Sórósoke Downtown: Adene Eromosole: Sorosoke Soldier

With the current atmosphere in Nigeria being one of nationalism and reflection, it is important to remember that while we celebrate Democracy Day, we must also conduct an audit of ourselves and our dear country to take note of long-overdue changes.

DOWNTOWN’S Chisom Njoku caught up with one of the leading voices during the #EndSARS protests Adene Eromosele popularly known as “Eromz” who gained notoriety after security operatives arrested him when the protests ended and pleas from his friends and family demanding his release went viral.

He talks about life after #EndSARS and shares his thoughts on democracy.

Tell us everything we need to know about Eromosele

My name is Adene Eromosele but I am popularly known as Eromz. I am a 28 year old man from Edo state that is passionate about youth development and nation-building. I am a visionary, pacesetter, and goal-getter. But beyond all this seriousness is a guy who likes to be happy and makes everyone around him feel safe and happy.

I make music, I write songs, and have made some jingles that are very popular in Nigeria and West Africa.

What did you want to be when you were younger?

I always wanted to help people. Growing up, I wanted to be a Musician and a Businessman but had to look for ways to ensure I helped people through my career which is why I have Belleful Naija, a CSR of one of my companies and I preach the message of hope and nation-building with my music.

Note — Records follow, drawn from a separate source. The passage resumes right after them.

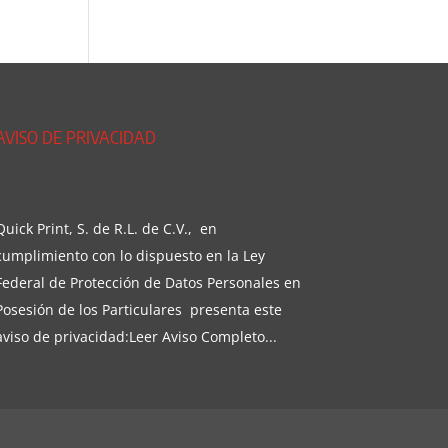
AVISO DE PRIVACIDAD
Quick Print, S. de R.L. de C.V., en
cumplimiento con lo dispuesto en la Ley
Federal de Protección de Datos Personales en
Posesión de los Particulares presenta este
aviso de privacidad:
Leer Aviso Completo...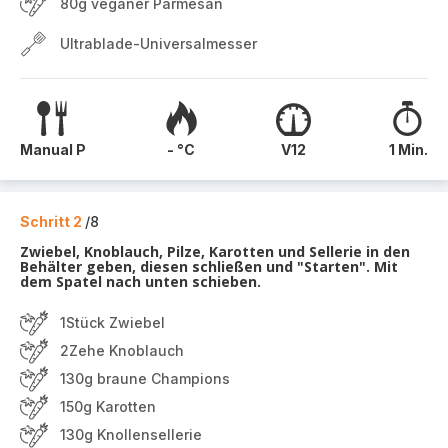
80g veganer Parmesan
Ultrablade-Universalmesser
Manual P
- °C
V12
1 Min.
Schritt 2
/8
Zwiebel, Knoblauch, Pilze, Karotten und Sellerie in den
Behälter geben, diesen schließen und "Starten". Mit
dem Spatel nach unten schieben.
1Stück Zwiebel
2Zehe Knoblauch
130g braune Champions
150g Karotten
130g Knollensellerie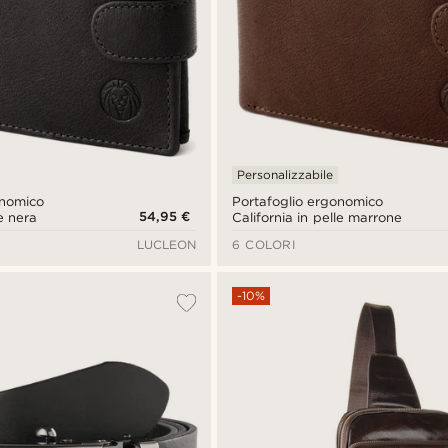
Personalizzabile
onomico
Portafoglio ergonomico
54,95 €
le nera
California in pelle marrone
LUCLEON
6 COLORI
-10%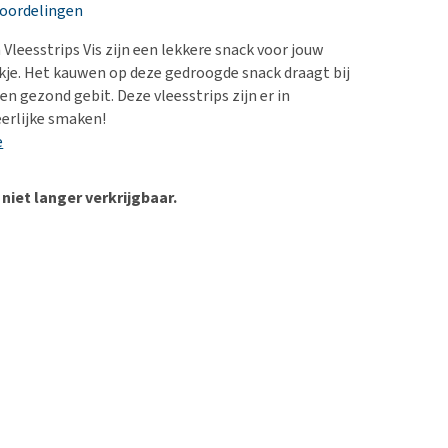
erproblemen
nd te zwaar wordt?
eoordelingen
derdom en dementie
lp! Mijn hond plast in
Vleesstrips Vis zijn een lekkere snack voor jouw
is. Wat nu?
ergewicht en conditie
je. Het kauwen op deze gedroogde snack draagt bij
kijk alles
n gezond gebit. Deze vleesstrips zijn er in
ieren, pezen en botten
eerlijke smaken!
uchtbaarheid
e
kijk alles
 niet langer verkrijgbaar.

How did you transition from artistry to activism?

Being an artist has always been about putting thoughts and feelings into words, making people happy. In the same vein, activism does the same thing. Nigerians are happy people. You don’t need to do a lot to make them happy. I simply am advocating for the happiness of Nigerians. So there really isn’t any switch. Music and activism are 2 sides of the same coin.

What has life been for you since the #EndSARS protests?

Sincerely, life has been crazy and revealing. It has revealed who we are as a people and as individuals. It has shown our principles. It has been very revealing.

June 12 every year is Democracy Day, do you think it is worth celebrating?

Definitely. Democracy is hinged on freedom. Although we may not have come to the full understanding of democracy as a people, we are on the path to greatness and I am glad that we will achieve the dreams of our founding fathers and mothers.

Can you describe what an ideal democracy is to you?

Democracy comes from two Greek words, demos meaning people, and Kratos meaning power. In simple terms, democracy is power that comes from the people. Until the people wake up and wield the power that is inherent in them, democracy is not yet achieved. That is why we say SoroSoke.

What are your thoughts on the Twitter ban by the federal government?

The ban is rather unfortunate. It is just another case of cutting the head to treat a headache.

How much has the ban affected you?

I am more concerned about how it has affected people who use it as an e-commerce platform; where persons who go missing are found through community policing, crowdfunding for academic and health issues, amidst other pressing issues.

Would you ever consider leaving Nigeria?

This is my fatherland. I have no other place to call mine.

In your opinion, how do you feel about the government’s priorities vis a vis their response rate to some things versus others?

As you said, it’s all about priorities. Our value system as a people has been marred for a long time and these are just signs of deeper issues. Value.

Do you see yourself running for political office in the future?

Now, I don’t think so. But the future is pregnant with possibilities that our minds can’t fathom. Right now, I am a solution provider and a nation builder. I am actively working to link the tech folks with the grassroots folks. There has to be a nationwide sensitization and involvement from all of us. From the cities to the ghettos, from the highrise buildings to the slums, from the owners of the gadget to the gong bearers (aka town criers). In a few weeks from now, you will have a clearer understanding of what I am talking about and why I call myself a solution provider.